- Problem requirements -
Write out word for word the part of the Kondylis post that starts with the words containing "Comments & modern" and ends with "work into Greek.".

- Given text -
Friday, March 5, 2010

Comments & modern Greek artists, painters: Whatever benefits the self-interested is propagandised by the naive...

Contemporary philosophy & Greek artists, Greek painters, modern Greek artists


Yannis Stavrou, Greek Marine Landscape, oil on paper

About human nature, society, politics, history...

Panajotis Kondylis
A great social philosopher of our times

Panagiotis Kondylis (Παναγιώτης Κονδύλης, Panajotis Kondylis, Panagiotes Kondyles) (17 August 1943 – 11 July 1998), was a Greek writer, translator and publications manager who principally wrote in German, in addition to translating most of his work into Greek.

He can be placed in the tradition of thought best exemplified by Thucydides, Niccolò Machiavelli and Max Weber. Other thinkers such as Plato, Aristotle, Montaigne, Hobbes, Spinoza, Montesquieu, La Mettrie, Kant, de Sade, Clausewitz, Marx, Nietzsche, Schmitt and Aron were amongst the important points of reference in his thinking, notwithstanding the significant differences he had with some of these writers.

Kondylis claimed to be "scientific" in the sense of writing "descriptively" and "explanatorily" rather than "prescriptively" or "normatively". He called his theoretical outlook "descriptive decisionism" and produced a body of work that referred directly to primary sources in no less than 6 languages (Greek, Latin, German, French, Italian and English).

He had no time for what he considered intellectual fashions and bombastic language used to camouflage logical inconsistencies and lack of first-hand knowledge of primary sources.

His work sought to eliminate artificial academic boundaries between e.g. "philosophy", "anthropology", "economics", "history", "sociology" and "politics" by emphasising the interconnectedness of such disciplines from the point of view of "value-free" i.e. "power-claim"-free and non-normative scientific understanding. (Source, http://en.wikipedia.org/wiki/Panagiotis_Kondylis )


Panajotis Kondylis

Some of his quotes

Source:
http://en.wikipedia.org/wiki/Panagiotis_Kondylis

  • "The life of humans is given meaning only by their deeds."
  • "Whatever benefits the self-interested is propagandised by the naive."
  • "There is no final solution and there is no happiness that is not in danger."
  • "Post-modern mash is easily digested but it does not constitute nutritious food."
  • "Only intellectuals contend that intellectuals understand the world better than others."
  • "The only thing that a world state could guarantee is the conversion of all wars into civil wars."
  • "Pluralism is the ideology of satiated felicity – the hungry do not respect the values of the satiated."
  • "Everyone has equal rights in delusions, since not everyone has equal ability or courage in attaining knowledge."

- Data below -
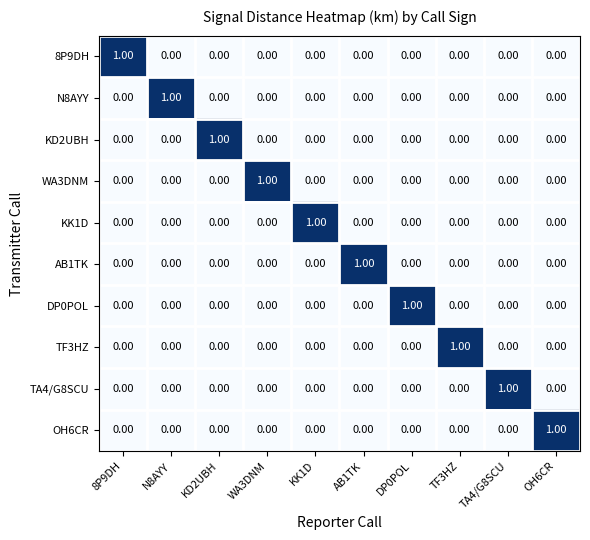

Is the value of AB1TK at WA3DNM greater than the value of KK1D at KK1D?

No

- Response to this exercise -
Comments & modern Greek artists, painters: Whatever benefits the self-interested is propagandised by the naive...

Contemporary philosophy & Greek artists, Greek painters, modern Greek artists


Yannis Stavrou, Greek Marine Landscape, oil on paper

About human nature, society, politics, history...

Panajotis Kondylis
A great social philosopher of our times

Panagiotis Kondylis (Παναγιώτης Κονδύλης, Panajotis Kondylis, Panagiotes Kondyles) (17 August 1943 – 11 July 1998), was a Greek writer, translator and publications manager who principally wrote in German, in addition to translating most of his work into Greek.